**Description of the task:**
Among the entries below, how many lines include the word "arbeitet"? Reply with only the number.

[Saved data entries]
◆ ◆ ◆

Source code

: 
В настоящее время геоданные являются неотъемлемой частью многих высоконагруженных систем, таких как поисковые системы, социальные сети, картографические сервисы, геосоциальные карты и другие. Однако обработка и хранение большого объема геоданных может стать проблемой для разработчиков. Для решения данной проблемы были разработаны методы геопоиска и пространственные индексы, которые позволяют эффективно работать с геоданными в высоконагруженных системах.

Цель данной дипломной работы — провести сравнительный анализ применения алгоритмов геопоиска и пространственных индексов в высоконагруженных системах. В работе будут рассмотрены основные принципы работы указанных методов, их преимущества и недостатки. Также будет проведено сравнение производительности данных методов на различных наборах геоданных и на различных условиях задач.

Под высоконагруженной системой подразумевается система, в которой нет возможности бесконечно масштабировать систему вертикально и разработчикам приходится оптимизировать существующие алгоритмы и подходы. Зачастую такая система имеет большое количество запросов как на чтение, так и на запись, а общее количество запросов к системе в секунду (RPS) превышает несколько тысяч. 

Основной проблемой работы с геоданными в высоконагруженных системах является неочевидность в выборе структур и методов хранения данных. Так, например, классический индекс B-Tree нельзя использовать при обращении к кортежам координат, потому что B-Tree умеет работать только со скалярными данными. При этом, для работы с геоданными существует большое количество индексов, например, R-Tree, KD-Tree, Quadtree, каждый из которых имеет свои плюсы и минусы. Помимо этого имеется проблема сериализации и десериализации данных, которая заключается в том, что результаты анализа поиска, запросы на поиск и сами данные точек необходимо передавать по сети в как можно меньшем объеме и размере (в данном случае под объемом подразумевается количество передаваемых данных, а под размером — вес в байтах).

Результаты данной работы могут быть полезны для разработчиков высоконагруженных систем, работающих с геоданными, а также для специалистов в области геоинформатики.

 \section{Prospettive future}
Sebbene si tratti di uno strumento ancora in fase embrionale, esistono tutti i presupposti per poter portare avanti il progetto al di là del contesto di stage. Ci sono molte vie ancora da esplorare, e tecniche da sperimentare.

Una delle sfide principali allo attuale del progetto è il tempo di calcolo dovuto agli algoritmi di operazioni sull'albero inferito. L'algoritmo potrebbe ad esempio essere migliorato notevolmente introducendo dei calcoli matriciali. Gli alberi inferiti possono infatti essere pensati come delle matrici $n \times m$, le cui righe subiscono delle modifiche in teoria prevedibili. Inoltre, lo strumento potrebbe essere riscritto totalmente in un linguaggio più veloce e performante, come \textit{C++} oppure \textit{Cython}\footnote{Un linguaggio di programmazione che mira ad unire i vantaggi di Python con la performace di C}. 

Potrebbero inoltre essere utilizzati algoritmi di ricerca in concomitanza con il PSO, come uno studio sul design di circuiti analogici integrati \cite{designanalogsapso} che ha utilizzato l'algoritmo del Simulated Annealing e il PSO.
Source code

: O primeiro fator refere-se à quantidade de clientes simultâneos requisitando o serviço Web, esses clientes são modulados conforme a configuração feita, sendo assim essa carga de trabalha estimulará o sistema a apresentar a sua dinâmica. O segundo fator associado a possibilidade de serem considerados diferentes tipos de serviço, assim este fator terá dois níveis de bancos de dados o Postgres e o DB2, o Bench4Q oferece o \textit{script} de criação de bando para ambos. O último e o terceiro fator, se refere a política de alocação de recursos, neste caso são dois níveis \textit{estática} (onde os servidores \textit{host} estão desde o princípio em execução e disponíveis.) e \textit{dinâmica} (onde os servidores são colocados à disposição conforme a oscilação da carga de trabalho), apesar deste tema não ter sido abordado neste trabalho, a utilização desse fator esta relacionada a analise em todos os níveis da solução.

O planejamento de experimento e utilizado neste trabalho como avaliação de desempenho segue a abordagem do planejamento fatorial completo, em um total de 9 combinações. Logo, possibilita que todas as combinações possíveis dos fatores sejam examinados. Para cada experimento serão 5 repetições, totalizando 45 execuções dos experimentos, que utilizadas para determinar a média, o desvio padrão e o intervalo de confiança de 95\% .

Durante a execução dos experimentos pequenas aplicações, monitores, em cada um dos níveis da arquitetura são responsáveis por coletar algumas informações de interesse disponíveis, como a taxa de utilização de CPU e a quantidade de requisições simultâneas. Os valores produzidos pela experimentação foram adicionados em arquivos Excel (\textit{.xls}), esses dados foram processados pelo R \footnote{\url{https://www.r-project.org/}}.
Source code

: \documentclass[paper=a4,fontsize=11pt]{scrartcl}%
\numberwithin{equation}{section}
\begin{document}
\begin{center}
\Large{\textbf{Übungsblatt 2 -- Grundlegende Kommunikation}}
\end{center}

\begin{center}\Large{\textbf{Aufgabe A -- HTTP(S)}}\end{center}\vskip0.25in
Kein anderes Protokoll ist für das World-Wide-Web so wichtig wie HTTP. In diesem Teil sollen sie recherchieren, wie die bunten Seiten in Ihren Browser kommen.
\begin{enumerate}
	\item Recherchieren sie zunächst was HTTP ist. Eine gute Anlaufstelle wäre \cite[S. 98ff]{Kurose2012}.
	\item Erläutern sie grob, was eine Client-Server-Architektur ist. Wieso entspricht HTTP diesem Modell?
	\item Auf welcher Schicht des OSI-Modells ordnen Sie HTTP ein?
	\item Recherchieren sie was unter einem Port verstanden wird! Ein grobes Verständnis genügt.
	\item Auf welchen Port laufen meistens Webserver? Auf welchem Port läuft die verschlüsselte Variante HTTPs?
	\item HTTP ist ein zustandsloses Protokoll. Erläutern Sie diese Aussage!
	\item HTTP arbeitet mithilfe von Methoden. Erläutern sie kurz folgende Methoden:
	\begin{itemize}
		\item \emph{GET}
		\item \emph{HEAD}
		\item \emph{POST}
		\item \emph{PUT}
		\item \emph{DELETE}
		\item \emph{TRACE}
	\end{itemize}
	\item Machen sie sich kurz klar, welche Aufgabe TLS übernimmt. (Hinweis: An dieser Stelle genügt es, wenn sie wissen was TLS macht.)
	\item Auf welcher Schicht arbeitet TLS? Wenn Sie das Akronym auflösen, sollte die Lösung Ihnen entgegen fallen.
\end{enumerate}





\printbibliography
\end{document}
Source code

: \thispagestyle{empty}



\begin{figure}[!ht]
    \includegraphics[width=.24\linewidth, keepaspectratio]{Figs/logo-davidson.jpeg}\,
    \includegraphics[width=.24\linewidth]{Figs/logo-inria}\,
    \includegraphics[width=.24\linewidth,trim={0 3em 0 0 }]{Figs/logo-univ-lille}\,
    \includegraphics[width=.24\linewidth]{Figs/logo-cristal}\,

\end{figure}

◆ ◆ ◆

**Task answer:**
2